Knight Farm Machinery is launching the TopTill – a new seedbed finishing cultivator – which will receive its first public demonstration at the Tillage 2019 event at Deenesthorpe Airfield, near Corby, Northamptonshire, on September 4th.
The implement can be used to work down and finish any style of cultivation, including over-wintered ploughing, and leave it ready for drilling with no further work required.
It features leading paddles running ahead of a front roller, which prepares the seedbed for the cultivating tines, with a final finish being applied by a double CrossKill roller. The machine uses a similar design of frame to Knight’s successful M-Series cultivator.
All the working elements are mounted on independently floating sub-frames, with the cultivating tines mounted on an additional frame so their working depth can be adjusted separately.
The leading element is a row of sprung panels that loosen and break up the soil surface, breaking up clods so that the following roller can crush them and press them into the seedbed.
This creates a levelled and consolidated surface into which the five rows of tines can work efficiently, achieving a thorough soil and trash mixing operation, before the seedbed is finished by the double CrossKill roller.
Key to the machine’s effectiveness is the spacing of the working tines. These are set in five rows, with a 30cm gap front to back between the rows and a 45cm gap between tines on the same row, an arrangement that minimises blockage risks.

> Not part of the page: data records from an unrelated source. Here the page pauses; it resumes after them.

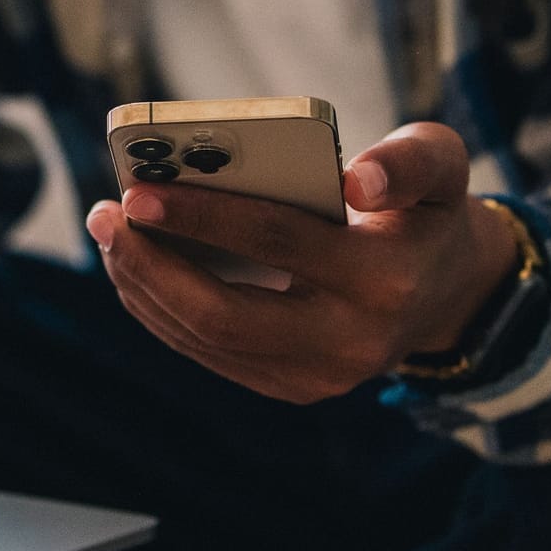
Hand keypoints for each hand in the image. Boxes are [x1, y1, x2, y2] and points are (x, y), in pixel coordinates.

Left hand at [85, 122, 517, 402]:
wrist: (446, 291)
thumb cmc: (424, 210)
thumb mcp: (441, 165)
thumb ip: (408, 161)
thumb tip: (355, 180)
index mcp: (385, 279)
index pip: (278, 242)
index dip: (202, 216)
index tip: (138, 191)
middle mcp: (349, 342)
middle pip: (222, 313)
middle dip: (150, 264)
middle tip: (105, 214)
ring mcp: (316, 377)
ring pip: (205, 337)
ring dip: (143, 284)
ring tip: (109, 232)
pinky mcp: (290, 388)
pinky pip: (208, 351)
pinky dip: (161, 307)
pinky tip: (134, 266)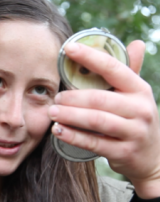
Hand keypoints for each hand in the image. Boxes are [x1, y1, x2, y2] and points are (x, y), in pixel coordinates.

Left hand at [48, 40, 159, 197]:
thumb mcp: (137, 97)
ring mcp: (134, 133)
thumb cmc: (136, 120)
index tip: (68, 48)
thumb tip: (137, 43)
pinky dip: (73, 136)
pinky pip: (93, 143)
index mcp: (140, 90)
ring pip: (95, 120)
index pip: (113, 68)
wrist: (152, 158)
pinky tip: (58, 130)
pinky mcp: (124, 153)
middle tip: (55, 97)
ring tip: (52, 112)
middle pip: (99, 99)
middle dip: (72, 97)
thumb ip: (131, 72)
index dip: (90, 57)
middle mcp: (141, 109)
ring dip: (69, 115)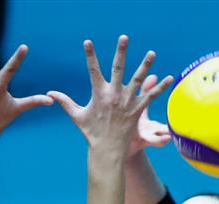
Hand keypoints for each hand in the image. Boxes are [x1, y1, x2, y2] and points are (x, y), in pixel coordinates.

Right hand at [48, 36, 172, 152]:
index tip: (88, 42)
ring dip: (145, 65)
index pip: (92, 70)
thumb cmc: (91, 133)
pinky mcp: (137, 110)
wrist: (107, 151)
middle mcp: (114, 95)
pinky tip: (169, 77)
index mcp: (99, 94)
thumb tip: (49, 93)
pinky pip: (151, 96)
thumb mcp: (77, 116)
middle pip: (118, 68)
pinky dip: (160, 87)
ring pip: (138, 79)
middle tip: (123, 38)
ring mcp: (127, 102)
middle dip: (121, 52)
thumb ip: (65, 102)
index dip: (90, 55)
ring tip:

This means that – in work – there is a 9cm gap between tines, so the machine can work very shallow and still move all the soil in either a chitting or seedbed preparation pass. The tines are fitted with reversible points to offer extended working life.
The weight of the machine (800kgs/metre depending on specification) is carried on the front and rear rollers, with the working depth of the paddles and tines being adjusted via turnbuckles.
Operators have the option to raise the front of the machine slightly if they want to perform a progressive cultivation.
For transport the machine is carried on two rear wheels, which lift completely clear of the soil when in work. Knight intends to offer a set of tractor wheel-mark eradicators – to run ahead of the levelling paddles – so users can leave the seedbed with no wheel marks on it at all.
The machine is currently available in a six metre format, which needs 150hp – 200hp according to soil type and working conditions.